Scrum does not have too many meetings.
Each reform in society is confronted with a backlash. The Protestant Reformation spawned the Inquisition. Naturally, those threatened by it would oppose progress. This is happening in businesses across the nation due to the Agile reformation. A common objection many have toward agile or scrum is there are too many meetings. This week, I want to discuss agile and meetings.
According to the scrum guide, there are four events in scrum, they are:
- Sprint planning
- Daily Scrum or Stand-Up
- Sprint review
- Sprint retrospective.
During a work week, these meetings should be brief and informative. A stand-up meeting should take approximately fifteen to thirty minutes. If it takes longer, you should review how you facilitate this meeting. A sprint review is a demonstration to the business users and should take no longer than an hour. Retrospectives allow a team to inspect and adapt their process. Typically, this meeting is about sixty to ninety minutes in length. Finally, there is sprint planning, where the development team estimates stories and plans the next race. Sprint planning can take as little as an hour and as much as six.

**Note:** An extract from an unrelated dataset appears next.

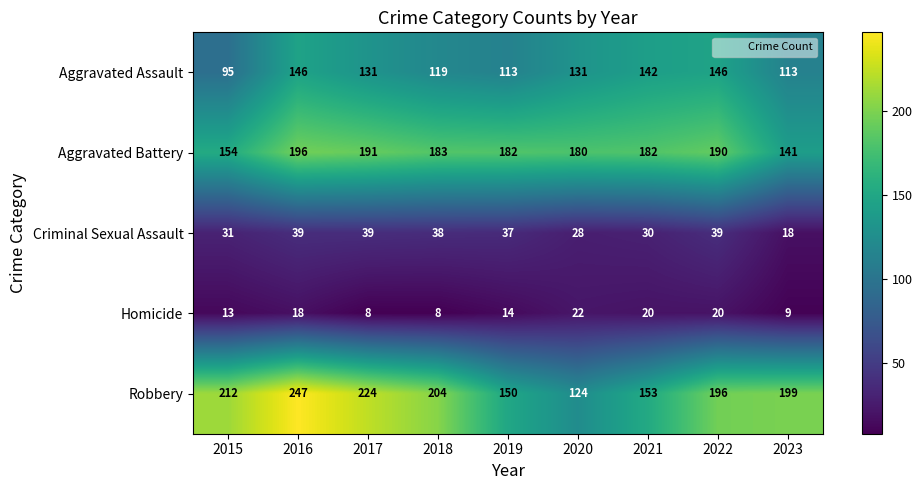

Rank the series by their maximum value, from lowest to highest.

Homicide, Criminal Sexual Assault, Aggravated Assault, Aggravated Battery, Robbery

Based on this rough estimate, we can determine the number of hours the Agile team spends in meetings. Here's how it breaks down for a three-week sprint.
- Typical work week 40 x 3 = 120 hrs.
- Standup meeting – 0:15 x 15 = 3:45 hrs.
- Sprint Planning – 6 x 1 = 6 hrs.
- Sprint Review – 1 x 1 = 1 hrs.
- Retrospective – 1 x 1:30 = 1:30 hrs.
- Total Time budgeted in meetings = 12:15 hours of a 120-hour sprint.
Thus, developers spend just over ten percent of their time in meetings in a worst-case scenario. The remainder is devoted to writing software and creating value for customers. This is significantly less than waterfall project management, with numerous meetings covering everything from architecture to problem-solving.
The scrum master and product owner attend meetings to protect the team from being distracted from delivering value. I attend meetings about I.T. governance or architecture so my team does not have to. This is why the product owner answers customer inquiries and meets with management. We attend the meetings so the development team can concentrate on what is essential, which is the shipping code.
This is why I find the argument that agile has too many meetings disingenuous. People who are opposed to agile are not opposed to the meetings; they are opposed to their routine nature and the expectation of shipping the working code at the end of each sprint. Transparency of this nature quickly exposes the unwilling, incompetent, or invisible people in an organization who do not deliver value. When we discover these individuals, it creates a backlash in the organization.
So, scrum and agile do not spend too much time in meetings; they concentrate on what is essential. An agile team’s first and foremost duty is to deliver value to the business; anything else is wasted. I am looking forward to hearing from you and hearing what you have to say.